Beef kills across Eastern Australia displayed a widely-anticipated decline last week due to the Monday Queen’s Birthday holiday, but perhaps not as much as some had anticipated.
While that’s back 11 percent on the previous week, it was nowhere near the ‘theoretical’ decline of 15-20pc that a blanket weekday closure would normally entail.
The reason is that a number of large plants, where workplace agreements allow it, carried out a Monday kill as normal. In Queensland, that includes the likes of NH Foods’ Oakey and JBS Rockhampton, which helped prop-up the weekly tally better than might have been expected.
It meant Queensland’s kill was back only 9pc from the week before, at 79,675 head for the week. To put it into context, however, the tally last week was still +4pc on this same period last year.
States further south were back 13-20pc on the week before, due to the holiday effect:
- NSW killed 35,438 head, -13pc
- Victoria reported 26,281 head, -13pc
- South Australia was at 8923 head, down 10pc, and
- Tasmania reported a kill of 3976 head, down 20pc.
It looks unlikely that the Eastern states beef kill will get much above 170,000 head for the next few weeks, for several reasons.

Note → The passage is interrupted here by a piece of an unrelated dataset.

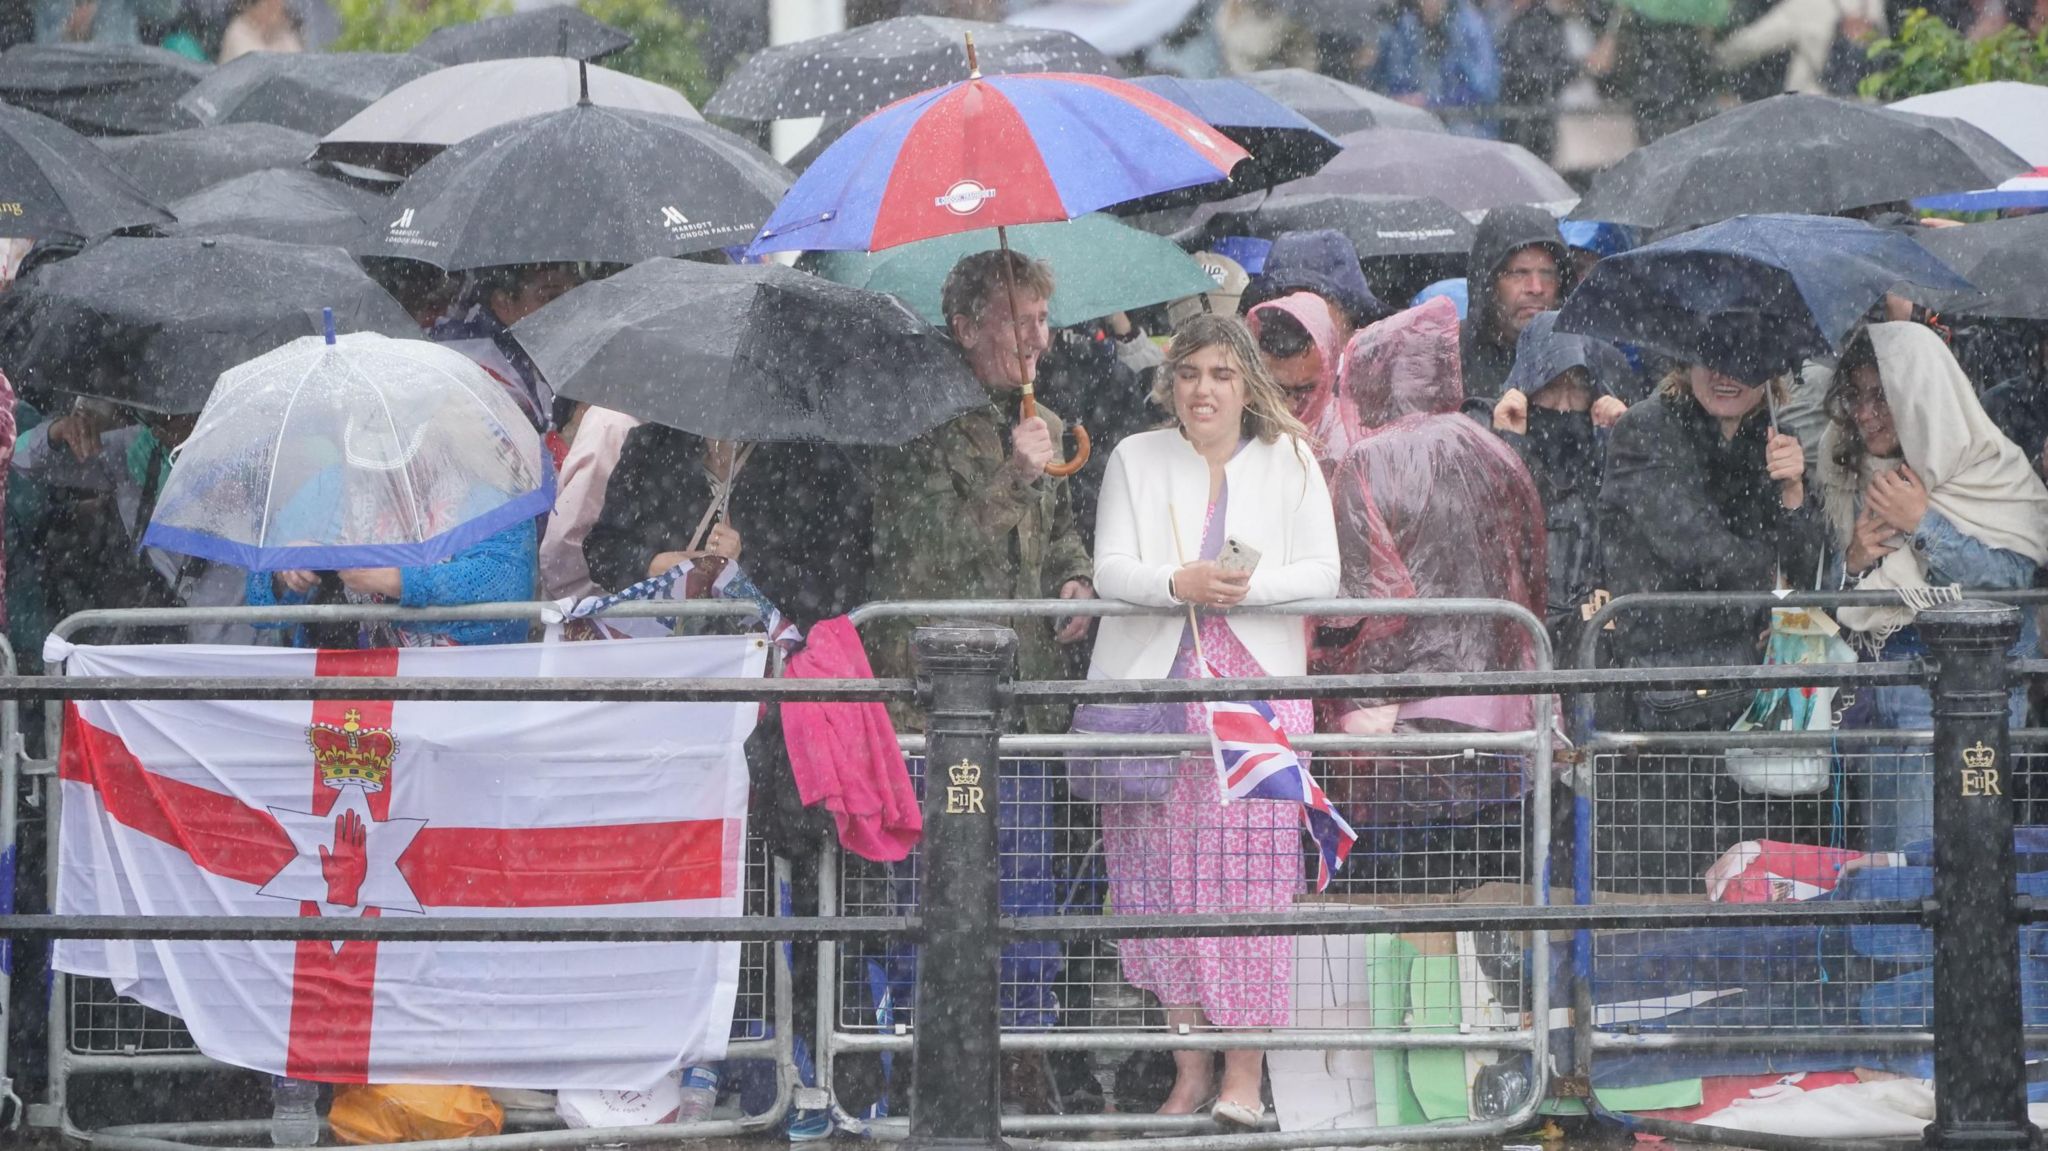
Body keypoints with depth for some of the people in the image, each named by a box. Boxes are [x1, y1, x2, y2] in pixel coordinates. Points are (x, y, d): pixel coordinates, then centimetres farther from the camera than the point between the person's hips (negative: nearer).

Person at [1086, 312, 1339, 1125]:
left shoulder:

Firstly there is the end of financial year accounting/tax effect.
The last two weeks in June are typically tough slots to fill for processors, because of some producers holding cattle back til the new financial year, for tax/accounting reasons.
Conversely, the first full week of July often produces a mild spike in bookings, for the same reason.
Secondly, there has been some tantalising rain across areas of western NSW and Queensland in the past 48 hours, and more in prospect in coming days. Anybody receiving an inch or two on a moisture-stressed oats crop might adjust immediate turnoff decisions as a result.
There’s also a general ‘softening’ evident in the flow of cattle through both saleyards and direct consignment channels, especially for good slaughter-weight cattle.
Saleyards numbers in Queensland last week were down 11pc on the previous week, although there were large variations from centre to centre. Victoria recorded a 23pc decline in saleyards numbers over the same period to June 11, while NSW was back 28pc. Keep in mind there was a holiday closure effect within those figures, but it did not explain the entire decline, agents suggested.
Grid price stability continues
Direct consignment price grids for slaughter at southeast Queensland plants remained largely unchanged again this week -in some cases for a seventh straight week.
Best Southeast Queensland public grid prices seen yesterday included four-tooth grassfed export steers at 430-440c/kg; heavy cows 410-415c/kg; and 475-485c/kg for MSA grassfed steer.
Southern slaughter grids in Victoria and southern NSW remain 15-25c/kg above those rates, but so far there has been little evidence of southern processors pushing north to source cattle.
The Eastern Young Cattle Indictor jumped 7.75c/kg yesterday, reaching 486.75c, and picking up much of the lost ground experienced sicne the recent record high at 489.5c on May 21.